■ TASK BRIEF ■
Scan the material that follows for lines with "this". Answer with how many there are, nothing else.
START RECORD EXTRACTS
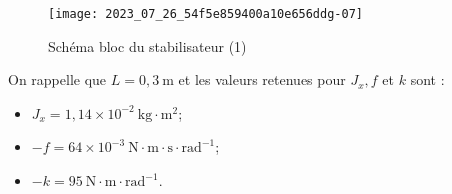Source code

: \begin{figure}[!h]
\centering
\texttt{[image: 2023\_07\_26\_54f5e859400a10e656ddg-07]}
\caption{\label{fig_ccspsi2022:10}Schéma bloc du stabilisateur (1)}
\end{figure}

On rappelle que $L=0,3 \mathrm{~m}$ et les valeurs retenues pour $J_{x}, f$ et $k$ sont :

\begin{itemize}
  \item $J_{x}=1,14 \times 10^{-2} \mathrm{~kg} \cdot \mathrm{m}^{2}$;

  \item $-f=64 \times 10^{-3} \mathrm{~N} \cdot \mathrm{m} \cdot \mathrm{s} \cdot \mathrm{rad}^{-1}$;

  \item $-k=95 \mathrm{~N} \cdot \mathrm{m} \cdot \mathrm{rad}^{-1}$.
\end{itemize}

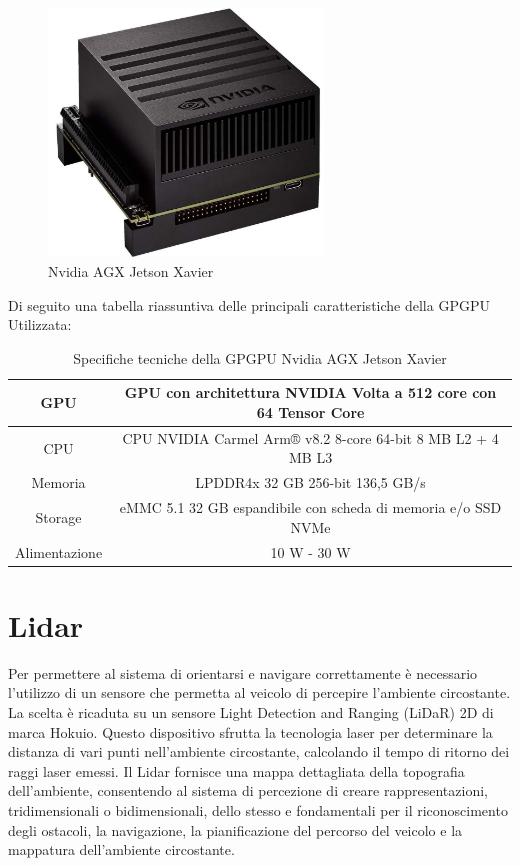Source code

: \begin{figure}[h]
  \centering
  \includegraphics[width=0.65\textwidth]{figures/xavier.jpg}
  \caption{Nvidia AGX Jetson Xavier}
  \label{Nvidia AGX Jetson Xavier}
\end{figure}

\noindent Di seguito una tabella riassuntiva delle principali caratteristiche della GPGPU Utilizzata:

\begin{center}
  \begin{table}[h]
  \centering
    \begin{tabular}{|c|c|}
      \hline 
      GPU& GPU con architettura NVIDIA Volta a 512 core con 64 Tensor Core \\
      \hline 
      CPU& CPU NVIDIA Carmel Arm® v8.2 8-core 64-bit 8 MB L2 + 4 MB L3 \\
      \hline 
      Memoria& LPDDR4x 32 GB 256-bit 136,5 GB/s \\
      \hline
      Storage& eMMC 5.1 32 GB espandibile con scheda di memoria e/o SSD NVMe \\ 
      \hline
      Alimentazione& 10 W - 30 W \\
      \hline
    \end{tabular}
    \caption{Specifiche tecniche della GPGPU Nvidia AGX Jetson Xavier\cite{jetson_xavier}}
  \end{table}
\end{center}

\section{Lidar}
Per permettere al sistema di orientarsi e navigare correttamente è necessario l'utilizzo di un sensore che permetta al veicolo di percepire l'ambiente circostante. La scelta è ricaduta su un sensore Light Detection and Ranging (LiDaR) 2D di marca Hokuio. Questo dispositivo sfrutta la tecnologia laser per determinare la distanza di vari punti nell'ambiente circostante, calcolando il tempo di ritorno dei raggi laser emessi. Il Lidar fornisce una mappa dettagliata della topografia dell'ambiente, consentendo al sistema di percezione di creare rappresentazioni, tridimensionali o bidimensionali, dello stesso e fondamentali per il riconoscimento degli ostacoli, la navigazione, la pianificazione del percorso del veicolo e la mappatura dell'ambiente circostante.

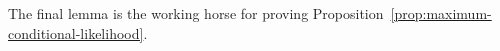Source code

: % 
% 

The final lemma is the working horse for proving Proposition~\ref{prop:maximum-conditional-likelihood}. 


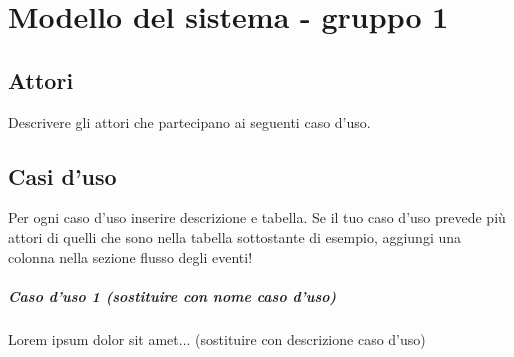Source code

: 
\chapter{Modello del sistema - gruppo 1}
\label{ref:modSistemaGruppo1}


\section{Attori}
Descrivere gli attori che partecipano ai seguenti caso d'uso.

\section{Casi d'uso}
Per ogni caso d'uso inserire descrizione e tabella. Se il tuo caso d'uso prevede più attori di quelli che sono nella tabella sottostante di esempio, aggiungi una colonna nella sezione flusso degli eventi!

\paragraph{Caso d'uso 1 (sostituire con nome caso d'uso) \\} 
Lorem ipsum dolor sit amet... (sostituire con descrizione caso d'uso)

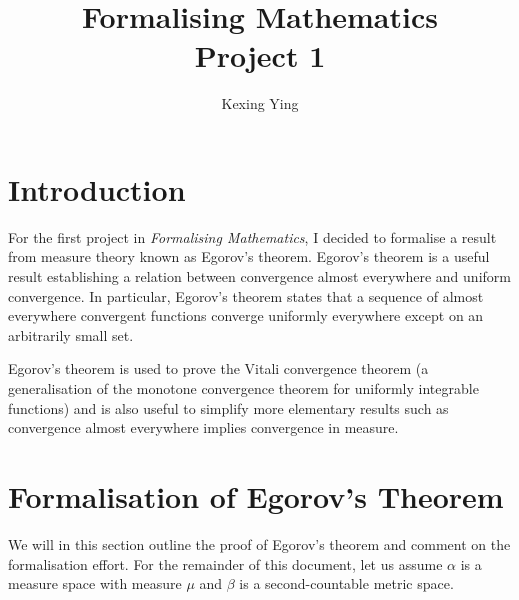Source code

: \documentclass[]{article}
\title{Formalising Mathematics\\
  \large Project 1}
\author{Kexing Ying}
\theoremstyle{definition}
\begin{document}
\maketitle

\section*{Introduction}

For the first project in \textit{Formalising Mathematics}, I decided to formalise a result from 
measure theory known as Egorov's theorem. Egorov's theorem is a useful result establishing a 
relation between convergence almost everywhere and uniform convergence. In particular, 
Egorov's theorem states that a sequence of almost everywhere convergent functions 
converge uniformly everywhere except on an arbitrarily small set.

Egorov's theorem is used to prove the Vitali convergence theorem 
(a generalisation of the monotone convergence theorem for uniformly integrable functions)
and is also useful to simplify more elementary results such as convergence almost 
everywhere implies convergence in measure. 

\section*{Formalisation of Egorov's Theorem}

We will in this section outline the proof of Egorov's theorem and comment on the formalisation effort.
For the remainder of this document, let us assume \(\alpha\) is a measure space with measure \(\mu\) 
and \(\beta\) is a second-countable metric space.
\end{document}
END RECORD EXTRACTS
■ RESPONSE BELOW ■
2